Training is controlling consequences to change the probability of future behavior.

So on my VERY BEST training day, I can only hope to influence the likelihood of the dog repeating the training behavior sometime in the future (in 2 minutes, days, weeks, etc.). I achieve this by controlling the resources -- food, toys, access to things the dog wants-- NOT by controlling the dog! 

 Now some simple Learning Theory:


Antecedent  – This is the scientific word for what comes before a behavior.  (e.g. You pick up his leash.)

Behavior – This is what your dog does (e.g. He barks and spins in circles.)

Consequence – This is what happens immediately after  the behavior (e.g. You take him for a walk!

All behavior is influenced by the CONSEQUENCES of that behavior:

In the above example, the dog spins and barks and THEN gets taken out for a walk (something he wants) -- He is now MORE LIKELY to spin and bark EVERY TIME he sees you pick up the leash!! -- If you want the dog to stop spinning and barking, you must change the CONSEQUENCE (i.e. put the leash down and turn away).
When the dog offers a quiet sit, pick up the leash and if he stays quietly sitting, put it on and go for a walk. If at any time in putting on the leash, he starts to spin and bark, put the leash down and turn away... In time, you picking up the leash should lead to the dog sitting patiently. If you know your ABCs and stay consistent with rewarding only the behaviors you like, you will be more successful in your training.

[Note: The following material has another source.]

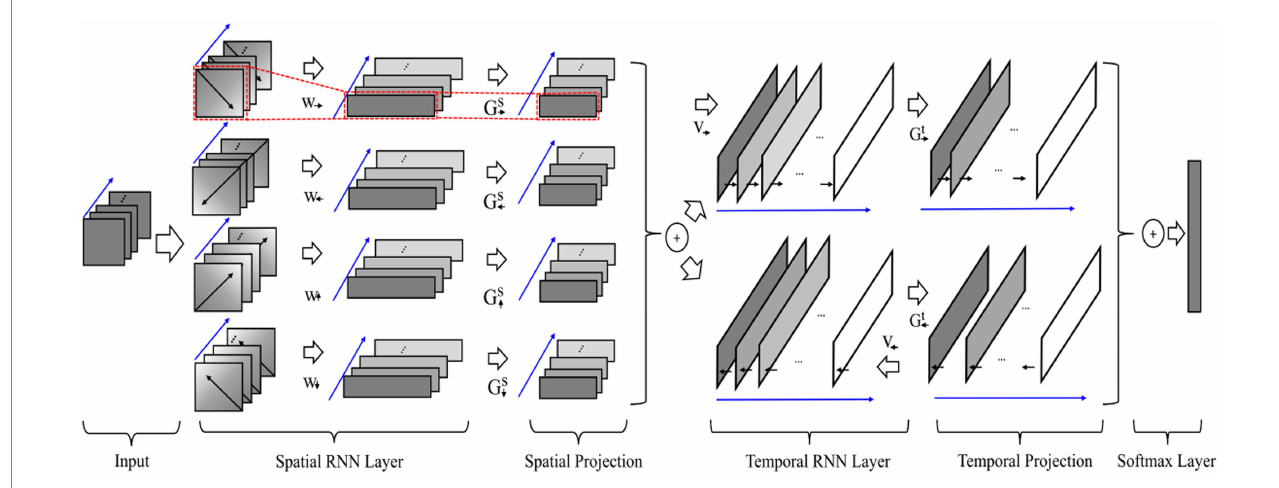
FIGURE 9 The used STRNN framework for EEG emotion recognition (Zhang T. et al., 2018). Reproduced with permission from IEEE. Licence Number: 5493591292973.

REMEMBER: Sometimes is ANY TIME for a dog. If you (or another family member) are in a rush and just put the leash on and go out even though he is still spinning and barking, this will set back your training badly. It's a basic fact that behaviors that are randomly reinforced become harder to break.

EVERYONE in the family that interacts with the dog should be aware of, and be consistent with, the house rules!!

A LOT of people think that their commands (cues) like "SIT!" is what drives behavior, but that is an illusion. The cue starts the behavior but the STRENGTH of the behavior depends on the CONSEQUENCES that follow.

Think about a sprinter: The starting pistol fires (ANTECEDENT) and the sprinter starts to run (BEHAVIOR), but HOW FAST he runs and HOW MUCH EFFORT he puts in is influenced by his desire for the gold medal (CONSEQUENCE). If the prize for winning was a pat on the back and a banana, he might not be motivated enough to even finish the race!